If the first chapter of former Vice President Kamala Harris’ book is any indication, the rest of it is going to be a bloodbath.
In an excerpt of “107 Days,” the Harris memoir of her 2024 presidential campaign, the vice president of victimhood makes it clear that her experience in President Joe Biden’s White House was anything but a launching board for a presidential run in her own right.
And the bottom line is, she’s blaming the Bidens for her failure.
The gloves are off. Kamala Harris rips Biden and his team in her new book.
Blames everyone but herself for her issues. pic.twitter.com/fBXqY1RpIm
— Bonchie (@bonchieredstate) September 10, 2025
In an excerpt published by The Atlantic on Wednesday, some of the whining is predictable.
Harris’ tenure as border czar was such a disaster that her campaign tried to deny, unconvincingly, she was ever the “border czar.” It’s a denial she repeats in the book, unconvincingly.
Others complaints are scorching — worded with obvious circumspection, but scorching nonetheless.
Harris’ memories of the discussions about Biden’s decision to seek a second term — after a first term rife with painfully obvious moments of physical and mental decline — paint a picture of Biden and his family putting the then-president’s self-regard at the center of their considerations.
“‘It’s Joe and Jill’s decision.’ We all said that, like a mantra, as if we’d all been hypnotized,” Harris wrote. “Was it grace, or was it recklessness? In retrospect, I think it was recklessness. The stakes were simply too high. This wasn’t a choice that should have been left to an individual’s ego, an individual’s ambition. It should have been more than a personal decision.”
Well, most Americans would probably agree with that. Most Americans might also think that a person in the position of the vice presidency might have a responsibility to her country to maybe see that it wasn’t a “choice that should have been left to an individual’s ego.”
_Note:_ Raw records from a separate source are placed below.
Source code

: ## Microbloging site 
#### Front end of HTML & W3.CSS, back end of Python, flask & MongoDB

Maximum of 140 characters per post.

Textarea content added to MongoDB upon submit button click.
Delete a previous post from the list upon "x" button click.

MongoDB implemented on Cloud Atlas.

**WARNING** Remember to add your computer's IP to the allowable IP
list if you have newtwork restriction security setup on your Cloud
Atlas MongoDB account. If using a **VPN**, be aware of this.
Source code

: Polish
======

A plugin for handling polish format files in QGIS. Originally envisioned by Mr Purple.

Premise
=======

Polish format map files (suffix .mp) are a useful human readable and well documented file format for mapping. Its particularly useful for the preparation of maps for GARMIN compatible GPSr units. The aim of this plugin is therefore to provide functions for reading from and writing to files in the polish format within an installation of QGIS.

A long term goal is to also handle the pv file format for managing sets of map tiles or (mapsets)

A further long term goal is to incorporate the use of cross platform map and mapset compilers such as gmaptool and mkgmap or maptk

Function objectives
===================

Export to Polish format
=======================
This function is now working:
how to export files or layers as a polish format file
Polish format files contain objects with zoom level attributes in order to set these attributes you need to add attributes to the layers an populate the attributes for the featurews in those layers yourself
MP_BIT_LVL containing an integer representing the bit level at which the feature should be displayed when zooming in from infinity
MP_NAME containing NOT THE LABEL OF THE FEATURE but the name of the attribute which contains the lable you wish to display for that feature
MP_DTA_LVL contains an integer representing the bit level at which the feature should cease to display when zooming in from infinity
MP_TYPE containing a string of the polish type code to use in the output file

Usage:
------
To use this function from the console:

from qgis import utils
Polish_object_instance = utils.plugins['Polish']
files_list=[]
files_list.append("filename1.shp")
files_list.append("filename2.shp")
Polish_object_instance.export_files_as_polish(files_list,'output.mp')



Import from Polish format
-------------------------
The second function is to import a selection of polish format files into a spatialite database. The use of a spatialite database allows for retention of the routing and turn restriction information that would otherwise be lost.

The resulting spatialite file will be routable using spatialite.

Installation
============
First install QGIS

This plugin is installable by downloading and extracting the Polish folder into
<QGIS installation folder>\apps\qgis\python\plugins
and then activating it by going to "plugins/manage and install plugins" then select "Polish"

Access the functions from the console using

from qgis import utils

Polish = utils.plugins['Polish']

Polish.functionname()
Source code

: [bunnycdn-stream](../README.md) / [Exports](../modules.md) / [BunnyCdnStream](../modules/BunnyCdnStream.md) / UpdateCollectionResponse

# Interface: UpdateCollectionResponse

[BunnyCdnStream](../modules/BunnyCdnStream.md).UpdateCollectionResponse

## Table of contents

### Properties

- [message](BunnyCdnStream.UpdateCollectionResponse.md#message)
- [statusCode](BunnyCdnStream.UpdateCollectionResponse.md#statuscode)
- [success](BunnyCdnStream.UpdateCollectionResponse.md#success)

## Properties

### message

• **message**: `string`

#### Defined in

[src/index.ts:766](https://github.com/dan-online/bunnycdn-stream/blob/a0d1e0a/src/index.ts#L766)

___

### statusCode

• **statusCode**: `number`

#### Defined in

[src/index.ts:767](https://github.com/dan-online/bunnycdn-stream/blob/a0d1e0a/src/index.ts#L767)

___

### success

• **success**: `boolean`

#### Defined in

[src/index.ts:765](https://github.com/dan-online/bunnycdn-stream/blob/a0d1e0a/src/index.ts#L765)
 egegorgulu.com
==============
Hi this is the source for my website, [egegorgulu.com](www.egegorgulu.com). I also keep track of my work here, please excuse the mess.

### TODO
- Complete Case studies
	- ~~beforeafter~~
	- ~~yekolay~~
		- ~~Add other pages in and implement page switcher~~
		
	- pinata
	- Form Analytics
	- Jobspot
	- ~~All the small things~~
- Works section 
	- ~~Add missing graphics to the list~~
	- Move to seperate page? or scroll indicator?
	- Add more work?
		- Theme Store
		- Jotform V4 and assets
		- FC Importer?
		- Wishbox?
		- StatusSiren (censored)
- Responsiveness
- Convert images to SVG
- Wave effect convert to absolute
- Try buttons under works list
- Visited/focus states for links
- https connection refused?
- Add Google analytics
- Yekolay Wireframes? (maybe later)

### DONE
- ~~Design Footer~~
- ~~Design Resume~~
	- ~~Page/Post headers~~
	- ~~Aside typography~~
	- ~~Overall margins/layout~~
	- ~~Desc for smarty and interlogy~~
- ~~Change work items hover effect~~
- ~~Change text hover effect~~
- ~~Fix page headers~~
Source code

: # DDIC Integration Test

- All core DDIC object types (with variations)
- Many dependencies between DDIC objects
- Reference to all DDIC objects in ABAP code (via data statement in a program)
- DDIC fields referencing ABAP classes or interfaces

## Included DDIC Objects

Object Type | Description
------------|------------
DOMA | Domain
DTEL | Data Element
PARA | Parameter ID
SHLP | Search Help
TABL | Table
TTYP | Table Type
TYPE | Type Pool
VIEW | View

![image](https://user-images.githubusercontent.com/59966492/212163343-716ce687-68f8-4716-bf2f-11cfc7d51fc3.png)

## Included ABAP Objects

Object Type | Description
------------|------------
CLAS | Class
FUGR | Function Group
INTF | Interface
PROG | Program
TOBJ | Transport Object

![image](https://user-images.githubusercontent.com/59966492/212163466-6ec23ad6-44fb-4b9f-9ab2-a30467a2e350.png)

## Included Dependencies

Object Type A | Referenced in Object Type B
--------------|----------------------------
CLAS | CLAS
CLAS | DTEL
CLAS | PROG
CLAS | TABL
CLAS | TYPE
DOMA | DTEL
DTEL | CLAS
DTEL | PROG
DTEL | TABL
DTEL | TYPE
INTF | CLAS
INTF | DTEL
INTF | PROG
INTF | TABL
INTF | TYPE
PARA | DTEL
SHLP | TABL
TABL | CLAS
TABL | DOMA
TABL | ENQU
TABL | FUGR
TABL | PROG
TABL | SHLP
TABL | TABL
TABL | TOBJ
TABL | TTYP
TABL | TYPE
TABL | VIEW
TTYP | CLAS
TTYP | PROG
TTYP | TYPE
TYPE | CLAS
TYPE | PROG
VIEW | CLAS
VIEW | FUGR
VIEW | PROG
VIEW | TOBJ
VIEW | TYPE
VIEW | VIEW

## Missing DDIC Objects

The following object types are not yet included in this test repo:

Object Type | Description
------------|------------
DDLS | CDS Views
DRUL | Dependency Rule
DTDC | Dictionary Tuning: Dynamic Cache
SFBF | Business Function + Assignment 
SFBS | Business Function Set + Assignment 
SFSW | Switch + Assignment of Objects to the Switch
But Harris didn’t see it that way.
“And of all the people in the White House, I was in the worst position to make the case that he should drop out,” Harris wrote. “I knew it would come off to him as incredibly self-serving if I advised him not to run. He would see it as naked ambition, perhaps as poisonous disloyalty, even if my only message was: Don’t let the other guy win.”
Did she deliberately set out to make Biden sound like a paranoid president, so insecure in himself and his hold on power that he couldn’t — after a lifetime in politics — take a bracing statement from a supposedly trusted subordinate as anything but a power play? Regardless, the description makes neither of them look good.
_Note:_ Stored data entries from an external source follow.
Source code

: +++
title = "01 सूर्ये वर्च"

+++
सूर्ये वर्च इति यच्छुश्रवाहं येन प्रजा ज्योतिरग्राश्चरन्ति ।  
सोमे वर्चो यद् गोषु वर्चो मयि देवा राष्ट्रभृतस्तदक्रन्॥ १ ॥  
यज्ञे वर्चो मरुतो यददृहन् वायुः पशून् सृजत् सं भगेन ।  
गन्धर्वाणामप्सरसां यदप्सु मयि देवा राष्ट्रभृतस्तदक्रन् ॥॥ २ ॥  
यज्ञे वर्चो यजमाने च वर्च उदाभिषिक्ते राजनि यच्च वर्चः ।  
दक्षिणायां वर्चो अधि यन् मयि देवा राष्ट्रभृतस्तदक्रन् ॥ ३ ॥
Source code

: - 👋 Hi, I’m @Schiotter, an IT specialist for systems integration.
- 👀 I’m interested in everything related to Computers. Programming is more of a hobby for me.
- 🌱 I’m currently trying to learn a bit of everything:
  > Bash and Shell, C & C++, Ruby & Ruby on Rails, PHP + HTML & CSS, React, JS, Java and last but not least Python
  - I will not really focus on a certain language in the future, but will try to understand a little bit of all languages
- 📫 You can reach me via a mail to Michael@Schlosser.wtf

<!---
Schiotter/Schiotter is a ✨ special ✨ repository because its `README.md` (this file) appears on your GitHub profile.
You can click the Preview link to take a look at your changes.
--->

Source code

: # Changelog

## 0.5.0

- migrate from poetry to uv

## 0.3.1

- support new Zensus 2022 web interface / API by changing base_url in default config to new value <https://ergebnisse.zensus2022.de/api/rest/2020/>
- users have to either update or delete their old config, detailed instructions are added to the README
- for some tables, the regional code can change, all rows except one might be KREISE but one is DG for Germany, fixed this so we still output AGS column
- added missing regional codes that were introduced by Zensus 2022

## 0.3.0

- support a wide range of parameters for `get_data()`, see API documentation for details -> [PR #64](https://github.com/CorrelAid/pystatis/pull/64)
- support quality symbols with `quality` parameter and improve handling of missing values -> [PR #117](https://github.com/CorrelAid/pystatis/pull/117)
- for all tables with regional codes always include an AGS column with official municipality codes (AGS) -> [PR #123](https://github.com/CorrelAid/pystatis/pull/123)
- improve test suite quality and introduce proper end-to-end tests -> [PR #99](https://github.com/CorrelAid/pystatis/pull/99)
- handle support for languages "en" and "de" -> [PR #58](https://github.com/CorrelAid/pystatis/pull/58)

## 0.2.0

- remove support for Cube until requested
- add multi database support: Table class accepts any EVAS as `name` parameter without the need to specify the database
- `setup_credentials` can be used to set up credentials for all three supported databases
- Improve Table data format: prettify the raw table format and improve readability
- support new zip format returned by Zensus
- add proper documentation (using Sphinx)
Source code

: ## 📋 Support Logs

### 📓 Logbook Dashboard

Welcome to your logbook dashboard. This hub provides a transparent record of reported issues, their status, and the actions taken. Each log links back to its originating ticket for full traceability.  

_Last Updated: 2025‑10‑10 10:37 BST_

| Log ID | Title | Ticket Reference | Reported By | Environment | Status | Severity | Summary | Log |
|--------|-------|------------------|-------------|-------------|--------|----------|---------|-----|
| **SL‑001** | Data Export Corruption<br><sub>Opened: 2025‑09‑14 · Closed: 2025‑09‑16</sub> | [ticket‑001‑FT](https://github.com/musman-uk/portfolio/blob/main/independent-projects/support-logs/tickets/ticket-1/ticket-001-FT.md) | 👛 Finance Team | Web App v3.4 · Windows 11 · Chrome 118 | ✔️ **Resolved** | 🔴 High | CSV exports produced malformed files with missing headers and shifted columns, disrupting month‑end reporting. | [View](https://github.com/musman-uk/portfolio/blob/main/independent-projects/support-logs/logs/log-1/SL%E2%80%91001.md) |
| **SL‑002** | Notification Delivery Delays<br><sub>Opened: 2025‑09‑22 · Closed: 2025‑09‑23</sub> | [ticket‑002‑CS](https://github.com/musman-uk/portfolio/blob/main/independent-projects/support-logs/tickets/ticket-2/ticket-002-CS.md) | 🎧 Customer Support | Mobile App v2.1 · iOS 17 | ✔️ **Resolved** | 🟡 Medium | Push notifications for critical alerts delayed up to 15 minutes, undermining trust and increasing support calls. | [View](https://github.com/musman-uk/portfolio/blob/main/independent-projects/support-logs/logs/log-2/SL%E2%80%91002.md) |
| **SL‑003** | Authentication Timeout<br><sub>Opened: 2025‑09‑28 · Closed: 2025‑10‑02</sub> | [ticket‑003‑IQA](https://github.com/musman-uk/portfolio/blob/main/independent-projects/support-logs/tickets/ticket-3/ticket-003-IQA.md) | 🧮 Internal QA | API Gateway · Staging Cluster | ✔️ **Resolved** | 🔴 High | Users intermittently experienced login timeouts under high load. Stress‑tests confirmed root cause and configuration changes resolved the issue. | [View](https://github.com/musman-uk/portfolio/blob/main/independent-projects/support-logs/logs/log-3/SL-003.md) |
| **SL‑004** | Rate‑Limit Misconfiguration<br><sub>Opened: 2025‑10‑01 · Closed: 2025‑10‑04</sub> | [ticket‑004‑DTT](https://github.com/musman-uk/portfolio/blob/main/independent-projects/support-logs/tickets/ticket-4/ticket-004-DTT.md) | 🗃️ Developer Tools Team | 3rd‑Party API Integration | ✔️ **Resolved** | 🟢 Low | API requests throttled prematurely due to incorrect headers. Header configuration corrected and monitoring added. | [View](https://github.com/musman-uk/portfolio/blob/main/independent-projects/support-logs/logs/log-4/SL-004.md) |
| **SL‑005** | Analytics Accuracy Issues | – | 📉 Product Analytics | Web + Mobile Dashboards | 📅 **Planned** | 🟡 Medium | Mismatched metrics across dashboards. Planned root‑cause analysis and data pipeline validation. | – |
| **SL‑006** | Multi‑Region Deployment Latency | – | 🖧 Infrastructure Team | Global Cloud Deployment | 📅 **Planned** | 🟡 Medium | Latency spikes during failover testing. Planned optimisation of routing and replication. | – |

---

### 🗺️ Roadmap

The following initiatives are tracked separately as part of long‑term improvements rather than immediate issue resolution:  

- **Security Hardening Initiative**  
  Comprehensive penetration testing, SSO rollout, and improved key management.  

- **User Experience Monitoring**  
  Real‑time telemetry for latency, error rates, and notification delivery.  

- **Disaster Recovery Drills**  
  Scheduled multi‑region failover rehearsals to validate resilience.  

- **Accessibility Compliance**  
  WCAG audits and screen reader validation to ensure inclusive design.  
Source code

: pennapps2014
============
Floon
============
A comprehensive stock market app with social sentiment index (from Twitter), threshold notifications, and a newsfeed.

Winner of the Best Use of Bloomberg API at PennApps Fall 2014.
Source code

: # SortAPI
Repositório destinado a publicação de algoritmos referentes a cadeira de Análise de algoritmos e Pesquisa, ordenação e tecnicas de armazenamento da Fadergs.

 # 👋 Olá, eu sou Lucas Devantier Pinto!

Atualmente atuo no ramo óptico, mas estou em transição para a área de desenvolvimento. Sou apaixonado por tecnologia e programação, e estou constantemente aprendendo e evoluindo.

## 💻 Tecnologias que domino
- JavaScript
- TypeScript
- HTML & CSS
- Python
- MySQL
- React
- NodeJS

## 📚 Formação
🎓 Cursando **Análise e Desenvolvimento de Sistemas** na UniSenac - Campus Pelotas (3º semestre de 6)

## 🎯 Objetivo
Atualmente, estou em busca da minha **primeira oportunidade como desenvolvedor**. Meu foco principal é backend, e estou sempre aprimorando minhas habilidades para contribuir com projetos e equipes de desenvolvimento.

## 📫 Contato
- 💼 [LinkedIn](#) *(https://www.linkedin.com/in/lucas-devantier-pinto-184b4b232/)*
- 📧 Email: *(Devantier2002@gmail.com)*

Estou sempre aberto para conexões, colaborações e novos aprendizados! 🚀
But it was the Biden “inner circle,” as Harris describes it, that comes off even worse than the president.
Supposedly anxious about Harris as a potential rival to Biden in popularity, the unnamed cabal allowed negative news stories to percolate, according to Harris.
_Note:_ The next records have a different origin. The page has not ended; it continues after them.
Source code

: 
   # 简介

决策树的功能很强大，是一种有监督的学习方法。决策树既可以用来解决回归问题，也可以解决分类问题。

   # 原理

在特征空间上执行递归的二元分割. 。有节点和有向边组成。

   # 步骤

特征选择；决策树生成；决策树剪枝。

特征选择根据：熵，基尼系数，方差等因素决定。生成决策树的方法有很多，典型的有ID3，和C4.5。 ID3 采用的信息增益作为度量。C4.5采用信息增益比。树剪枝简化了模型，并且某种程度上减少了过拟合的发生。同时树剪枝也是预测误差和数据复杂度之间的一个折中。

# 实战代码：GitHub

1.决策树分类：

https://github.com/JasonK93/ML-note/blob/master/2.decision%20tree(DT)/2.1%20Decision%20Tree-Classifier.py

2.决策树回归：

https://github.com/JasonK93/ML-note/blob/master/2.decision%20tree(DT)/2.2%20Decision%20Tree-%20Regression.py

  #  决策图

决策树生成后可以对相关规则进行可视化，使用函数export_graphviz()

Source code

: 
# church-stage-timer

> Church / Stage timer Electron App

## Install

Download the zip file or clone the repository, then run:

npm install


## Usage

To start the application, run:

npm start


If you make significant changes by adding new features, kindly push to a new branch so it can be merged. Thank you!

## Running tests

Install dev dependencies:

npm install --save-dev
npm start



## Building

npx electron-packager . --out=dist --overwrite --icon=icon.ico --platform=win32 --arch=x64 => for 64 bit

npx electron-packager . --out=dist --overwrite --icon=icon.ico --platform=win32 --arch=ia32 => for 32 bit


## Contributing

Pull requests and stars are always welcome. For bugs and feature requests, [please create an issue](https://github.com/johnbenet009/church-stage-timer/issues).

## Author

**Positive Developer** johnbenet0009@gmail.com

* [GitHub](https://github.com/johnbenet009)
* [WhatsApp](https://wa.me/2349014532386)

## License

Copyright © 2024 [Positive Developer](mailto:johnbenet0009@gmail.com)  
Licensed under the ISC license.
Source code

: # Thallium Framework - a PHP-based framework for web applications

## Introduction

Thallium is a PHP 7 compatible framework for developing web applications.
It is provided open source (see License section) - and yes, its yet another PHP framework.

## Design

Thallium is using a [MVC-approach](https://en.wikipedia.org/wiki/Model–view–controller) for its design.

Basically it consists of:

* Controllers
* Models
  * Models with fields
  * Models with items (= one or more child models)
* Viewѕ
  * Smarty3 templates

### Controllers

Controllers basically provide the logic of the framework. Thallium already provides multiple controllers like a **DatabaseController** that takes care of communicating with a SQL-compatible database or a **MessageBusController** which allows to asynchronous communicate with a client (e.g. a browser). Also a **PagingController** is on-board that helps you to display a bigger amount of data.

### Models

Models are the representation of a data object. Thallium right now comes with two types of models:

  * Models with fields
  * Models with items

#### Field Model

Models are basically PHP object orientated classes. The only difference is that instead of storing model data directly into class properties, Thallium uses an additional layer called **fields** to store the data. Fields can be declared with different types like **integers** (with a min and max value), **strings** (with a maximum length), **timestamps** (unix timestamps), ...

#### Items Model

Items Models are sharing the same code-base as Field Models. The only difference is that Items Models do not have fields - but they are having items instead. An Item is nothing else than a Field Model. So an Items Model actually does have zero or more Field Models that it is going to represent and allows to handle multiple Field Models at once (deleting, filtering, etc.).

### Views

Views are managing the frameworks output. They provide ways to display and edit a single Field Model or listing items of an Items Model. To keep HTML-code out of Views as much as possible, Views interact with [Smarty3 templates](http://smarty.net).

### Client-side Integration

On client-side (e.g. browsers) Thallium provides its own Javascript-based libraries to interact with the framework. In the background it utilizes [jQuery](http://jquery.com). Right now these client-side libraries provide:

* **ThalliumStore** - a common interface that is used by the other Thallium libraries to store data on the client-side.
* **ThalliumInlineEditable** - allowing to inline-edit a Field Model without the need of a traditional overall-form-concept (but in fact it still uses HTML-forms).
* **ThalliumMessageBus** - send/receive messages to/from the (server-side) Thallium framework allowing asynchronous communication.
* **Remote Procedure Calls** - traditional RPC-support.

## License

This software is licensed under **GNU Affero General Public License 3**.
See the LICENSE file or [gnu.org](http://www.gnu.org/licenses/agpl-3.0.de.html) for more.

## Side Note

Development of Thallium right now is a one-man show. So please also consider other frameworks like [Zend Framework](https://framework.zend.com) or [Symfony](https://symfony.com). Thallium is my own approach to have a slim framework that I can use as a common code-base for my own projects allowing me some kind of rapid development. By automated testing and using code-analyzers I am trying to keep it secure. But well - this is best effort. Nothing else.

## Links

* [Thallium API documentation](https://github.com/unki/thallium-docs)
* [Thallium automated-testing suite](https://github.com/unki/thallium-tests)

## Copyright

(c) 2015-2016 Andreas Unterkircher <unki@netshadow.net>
“I often learned that the president’s staff was adding fuel to negative narratives that sprang up around me,” Harris wrote.
“One narrative that took a stubborn hold was that I had a ‘chaotic’ office and unusually high staff turnover during my first year.”
“And when the stories were unfair or inaccurate, the president’s inner circle seemed fine with it. Indeed, it seemed as if they decided I should be knocked down a little bit more …”
Right. So Harris’ renowned inability to hold onto her staff was making headlines in the political news media, it was the fault of the Biden “inner circle.” (Clearly, she hopes her readers don’t know her problems with staff started long before she was in the Biden White House.)
“Their thinking was zero-sum: If she’s shining, he’s dimmed,” Harris wrote. “None of them grasped that if I did well, he did well. That given the concerns about his age, my visible success as his vice president was vital. It would serve as a testament to his judgment in choosing me and reassurance that if something happened, the country was in good hands. My success was important for him.
“His team didn’t get it.”
Again, this is only the first chapter, so maybe it’s a rash judgment. Maybe the rest of the book focuses on the lessons Harris learned from her four years in the failed Biden White House.
Maybe she’ll recount how the radical leftists that have taken over the Democratic Party — and took over the Biden presidency — have to be brought to heel before the party can be considered a legitimate alternative by sane Americans. (Instead of stinking like last week’s laundry.)
Maybe she’ll base her own political resurrection on restoring some sense of actual patriotism among the grasping masses of self-seeking “identities” that make up the American left.
But it’s a better bet she won’t.
She’s a politician who owes her entire career to her sex (she got her start as the girlfriend of legendary California kingmaker Willie Brown) and her skin color (in a summer dominated by Black Lives Matter race riots across the country, Biden’s running mate was virtually guaranteed to be black).
She’s the former vice president in an administration that could well be destined to become as much a byword for failure as the Jimmy Carter catastrophe of the 1970s.
Her only play left at this point is blaming everyone but herself — and hoping enough delusional leftists buy it.
But first and foremost is blaming the Bidens.